There has been talk about, but no movement on, a government investigation into the violence, which occurred at a sit-in by supporters of former President Mohammed Morsi, who was ousted by the military in July. The work has been left to the semiofficial National Council for Human Rights, which has no power to compel officials to testify.
Ragia Omran, a council member, said they had started to interview witnesses and review videos of the violence. She said she had faith there would be justice, eventually. "It will happen later on," she said.
In the meantime, the country has not even been able to agree on the final death toll.
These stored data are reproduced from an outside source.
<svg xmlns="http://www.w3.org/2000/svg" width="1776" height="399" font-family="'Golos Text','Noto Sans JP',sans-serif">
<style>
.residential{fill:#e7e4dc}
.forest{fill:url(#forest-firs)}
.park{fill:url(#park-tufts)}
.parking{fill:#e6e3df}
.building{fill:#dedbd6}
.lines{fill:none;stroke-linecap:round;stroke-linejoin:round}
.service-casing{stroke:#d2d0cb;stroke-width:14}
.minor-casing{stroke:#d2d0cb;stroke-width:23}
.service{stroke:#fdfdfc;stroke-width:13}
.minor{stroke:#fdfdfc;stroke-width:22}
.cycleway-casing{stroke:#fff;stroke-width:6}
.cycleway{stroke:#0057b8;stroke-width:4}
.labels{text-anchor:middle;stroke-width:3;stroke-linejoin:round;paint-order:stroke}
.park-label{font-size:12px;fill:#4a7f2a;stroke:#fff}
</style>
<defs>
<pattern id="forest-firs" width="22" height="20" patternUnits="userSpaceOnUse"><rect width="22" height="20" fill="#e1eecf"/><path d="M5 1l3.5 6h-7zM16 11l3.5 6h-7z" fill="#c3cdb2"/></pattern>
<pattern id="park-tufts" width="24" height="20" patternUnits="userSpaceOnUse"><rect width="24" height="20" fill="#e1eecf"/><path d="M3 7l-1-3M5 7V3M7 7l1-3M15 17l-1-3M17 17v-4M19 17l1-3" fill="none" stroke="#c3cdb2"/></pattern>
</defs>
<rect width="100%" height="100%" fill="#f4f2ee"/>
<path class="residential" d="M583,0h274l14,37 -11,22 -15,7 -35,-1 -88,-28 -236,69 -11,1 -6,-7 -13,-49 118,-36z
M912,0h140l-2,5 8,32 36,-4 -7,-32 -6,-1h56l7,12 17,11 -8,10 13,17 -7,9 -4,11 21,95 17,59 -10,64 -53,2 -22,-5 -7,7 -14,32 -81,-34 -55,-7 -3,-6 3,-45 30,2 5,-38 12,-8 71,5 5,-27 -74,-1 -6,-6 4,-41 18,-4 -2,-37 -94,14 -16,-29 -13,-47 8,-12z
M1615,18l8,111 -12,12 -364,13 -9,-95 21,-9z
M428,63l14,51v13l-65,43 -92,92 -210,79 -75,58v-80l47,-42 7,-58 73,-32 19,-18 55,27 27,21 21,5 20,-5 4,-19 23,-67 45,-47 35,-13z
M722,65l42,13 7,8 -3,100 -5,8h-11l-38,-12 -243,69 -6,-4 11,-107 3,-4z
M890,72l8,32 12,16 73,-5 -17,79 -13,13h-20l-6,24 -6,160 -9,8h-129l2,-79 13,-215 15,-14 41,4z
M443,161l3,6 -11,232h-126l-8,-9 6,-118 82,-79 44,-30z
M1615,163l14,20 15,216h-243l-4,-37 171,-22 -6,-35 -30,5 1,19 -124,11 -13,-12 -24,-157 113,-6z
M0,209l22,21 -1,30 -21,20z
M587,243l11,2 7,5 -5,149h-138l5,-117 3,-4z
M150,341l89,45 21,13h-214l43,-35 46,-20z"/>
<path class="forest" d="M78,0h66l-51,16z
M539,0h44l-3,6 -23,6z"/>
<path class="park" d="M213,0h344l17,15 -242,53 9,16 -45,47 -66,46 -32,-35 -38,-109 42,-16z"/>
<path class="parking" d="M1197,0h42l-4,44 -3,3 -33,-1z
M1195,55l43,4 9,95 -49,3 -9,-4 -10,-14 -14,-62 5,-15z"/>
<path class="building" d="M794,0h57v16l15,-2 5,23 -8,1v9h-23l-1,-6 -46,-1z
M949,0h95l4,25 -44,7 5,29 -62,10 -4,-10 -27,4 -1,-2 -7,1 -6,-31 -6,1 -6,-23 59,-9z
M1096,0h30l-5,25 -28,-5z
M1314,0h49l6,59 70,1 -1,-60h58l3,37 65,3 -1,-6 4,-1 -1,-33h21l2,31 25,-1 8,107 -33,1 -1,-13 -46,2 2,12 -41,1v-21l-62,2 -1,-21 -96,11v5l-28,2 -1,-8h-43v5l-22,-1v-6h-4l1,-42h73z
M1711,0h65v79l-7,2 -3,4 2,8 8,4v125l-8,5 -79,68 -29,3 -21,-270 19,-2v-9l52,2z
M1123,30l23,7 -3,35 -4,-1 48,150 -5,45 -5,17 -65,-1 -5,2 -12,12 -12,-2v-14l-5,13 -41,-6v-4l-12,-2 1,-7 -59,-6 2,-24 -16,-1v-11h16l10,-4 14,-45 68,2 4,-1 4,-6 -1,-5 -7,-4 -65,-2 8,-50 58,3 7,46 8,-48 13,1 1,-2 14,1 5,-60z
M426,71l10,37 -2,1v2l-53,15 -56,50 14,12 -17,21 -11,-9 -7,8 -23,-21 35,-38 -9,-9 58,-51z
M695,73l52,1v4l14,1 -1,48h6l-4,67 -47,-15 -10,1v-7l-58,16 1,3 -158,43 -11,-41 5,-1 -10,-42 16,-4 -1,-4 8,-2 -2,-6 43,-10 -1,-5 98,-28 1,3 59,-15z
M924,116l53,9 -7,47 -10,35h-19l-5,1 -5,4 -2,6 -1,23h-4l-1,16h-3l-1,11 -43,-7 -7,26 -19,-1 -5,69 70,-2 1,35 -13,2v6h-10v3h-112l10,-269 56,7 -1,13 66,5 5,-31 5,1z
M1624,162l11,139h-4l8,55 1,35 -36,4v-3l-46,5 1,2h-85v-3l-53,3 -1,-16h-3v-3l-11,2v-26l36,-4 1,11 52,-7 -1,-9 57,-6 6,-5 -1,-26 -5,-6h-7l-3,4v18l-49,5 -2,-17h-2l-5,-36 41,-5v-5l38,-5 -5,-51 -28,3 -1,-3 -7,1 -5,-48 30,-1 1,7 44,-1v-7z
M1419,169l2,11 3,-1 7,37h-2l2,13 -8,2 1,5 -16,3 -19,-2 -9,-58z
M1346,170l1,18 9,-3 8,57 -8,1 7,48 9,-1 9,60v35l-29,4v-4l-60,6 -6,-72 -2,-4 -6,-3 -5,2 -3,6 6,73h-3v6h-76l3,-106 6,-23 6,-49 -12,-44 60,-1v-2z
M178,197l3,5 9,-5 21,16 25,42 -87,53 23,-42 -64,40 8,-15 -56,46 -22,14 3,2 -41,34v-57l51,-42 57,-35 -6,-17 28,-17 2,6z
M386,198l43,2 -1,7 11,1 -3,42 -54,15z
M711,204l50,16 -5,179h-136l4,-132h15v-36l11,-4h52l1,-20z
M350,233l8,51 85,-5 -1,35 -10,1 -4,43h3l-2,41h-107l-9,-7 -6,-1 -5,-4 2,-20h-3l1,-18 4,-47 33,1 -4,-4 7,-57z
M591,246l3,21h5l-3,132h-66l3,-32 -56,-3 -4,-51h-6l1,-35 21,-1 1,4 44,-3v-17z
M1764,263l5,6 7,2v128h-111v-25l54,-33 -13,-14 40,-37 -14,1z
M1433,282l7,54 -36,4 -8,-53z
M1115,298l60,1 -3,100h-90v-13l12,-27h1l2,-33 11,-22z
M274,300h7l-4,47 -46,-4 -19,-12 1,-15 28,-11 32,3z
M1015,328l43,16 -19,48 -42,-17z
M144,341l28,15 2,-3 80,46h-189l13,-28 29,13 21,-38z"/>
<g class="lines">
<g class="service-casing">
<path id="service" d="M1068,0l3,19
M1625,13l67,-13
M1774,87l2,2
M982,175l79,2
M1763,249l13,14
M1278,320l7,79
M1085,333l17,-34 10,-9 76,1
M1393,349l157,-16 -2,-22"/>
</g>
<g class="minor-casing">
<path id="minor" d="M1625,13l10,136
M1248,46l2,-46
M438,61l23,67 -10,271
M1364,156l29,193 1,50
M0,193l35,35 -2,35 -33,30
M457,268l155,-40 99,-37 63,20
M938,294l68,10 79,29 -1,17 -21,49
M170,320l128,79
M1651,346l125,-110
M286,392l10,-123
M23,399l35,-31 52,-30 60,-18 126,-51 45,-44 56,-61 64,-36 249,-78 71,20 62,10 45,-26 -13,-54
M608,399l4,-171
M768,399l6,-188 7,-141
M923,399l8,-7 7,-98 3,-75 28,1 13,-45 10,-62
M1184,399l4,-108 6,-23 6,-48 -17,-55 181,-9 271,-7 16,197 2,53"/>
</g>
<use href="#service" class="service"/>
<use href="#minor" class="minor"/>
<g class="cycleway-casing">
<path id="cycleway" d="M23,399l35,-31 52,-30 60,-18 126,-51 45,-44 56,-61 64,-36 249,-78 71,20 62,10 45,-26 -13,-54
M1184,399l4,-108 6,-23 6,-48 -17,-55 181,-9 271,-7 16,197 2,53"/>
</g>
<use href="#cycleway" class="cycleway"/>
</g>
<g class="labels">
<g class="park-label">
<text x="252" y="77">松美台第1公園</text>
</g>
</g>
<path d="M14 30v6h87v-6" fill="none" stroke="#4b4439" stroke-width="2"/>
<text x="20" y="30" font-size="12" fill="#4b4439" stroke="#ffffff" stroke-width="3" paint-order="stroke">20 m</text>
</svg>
The authorities have released conflicting figures, saying that between 683 and 1,000 people, including 43 police officers, were killed across the country on Aug. 14, the day the sit-in was stormed. Morsi’s Islamist movement, the Muslim Brotherhood, has released figures widely seen as inflated, claiming that thousands died. Other reports have put the number at between 800 and 900 people.
There is little clamor for any inquiry among the public, which harbors deep antipathy toward the Brotherhood and seems desperate to move on from Egypt’s era of protest. Despite a crackdown on the movement, Morsi’s supporters have continued to march. They have adopted the name of the square as their slogan, and the four-finger symbol that has become its own provocation.
In recent weeks, two Egyptian athletes have ignited controversy after flashing the symbol at sporting events, a gesture, they said, to the people who died. One of them, Mohamed Youssef, who wore a Rabaa T-shirt as he was receiving a gold medal at a kung fu competition in Russia, received a yearlong suspension from competition by Egypt’s Kung Fu Association, according to local news media.
On Sunday, a soccer player, Ahmed Abd el-Zaher, flashed four fingers after scoring a goal for his club, Al Ahly, shortly before it won the African Champions League title. Egypt erupted in jubilation over the victory, but Abdel el-Zaher was suspended from playing with the club, which on Tuesday announced that it would transfer him.
Since the uprising almost three years ago, anniversaries of serious abuses come and go, without justice or recognition for the victims. Instead, they are memorialized with graffiti, which the authorities periodically try to erase. Next week, activists are expected to commemorate the anniversary of demonstrations two years ago that ended with the deaths of 45 protesters.
To date, only one police officer has been prosecuted in those deaths.
Morsi appointed a fact-finding committee to investigate protesters’ deaths after the uprising, but never publicized the panel’s report, which was said to implicate the military in abuses. "It contributed to hiding the truth," Ezzat said. "A buried report is as good as thin air."
Heba Morayef, of Human Rights Watch, said Egypt’s "short memory" had gotten progressively worse throughout its stormy transition. "People have forgotten the rights of the martyrs," she said. "The only people who keep fighting are the mothers, the families of the victims and the lawyers."
Rabaa al-Adawiya led to forced amnesia.
"The state is taking it to a whole new level of denial," Morayef said, noting that Egypt’s interior minister said in a television interview soon after the violence that only 40 people had been killed, even as the government’s Health Ministry was putting the early toll at close to 300 people.
The local news media have largely fallen in line with Egypt’s military-backed government, relieving pressure on officials to investigate, or at least acknowledge, the magnitude of the killings, Morayef said.
Memories are sharper among the people who live and work in the square. Mahmoud Rizk, who runs a nursery there, remembered spending Aug. 14 on the phone with his brother, who was trapped in a hut in the nursery during the fighting.
From the look of the place, it was a miracle that his brother survived. Bullets struck the hut from two sides, shredding metal on the bunk beds where the workers slept. After the fighting had died down, soldiers came with dogs to search for the bullet slugs and remove them.
"It will be a black spot forever," Rizk said.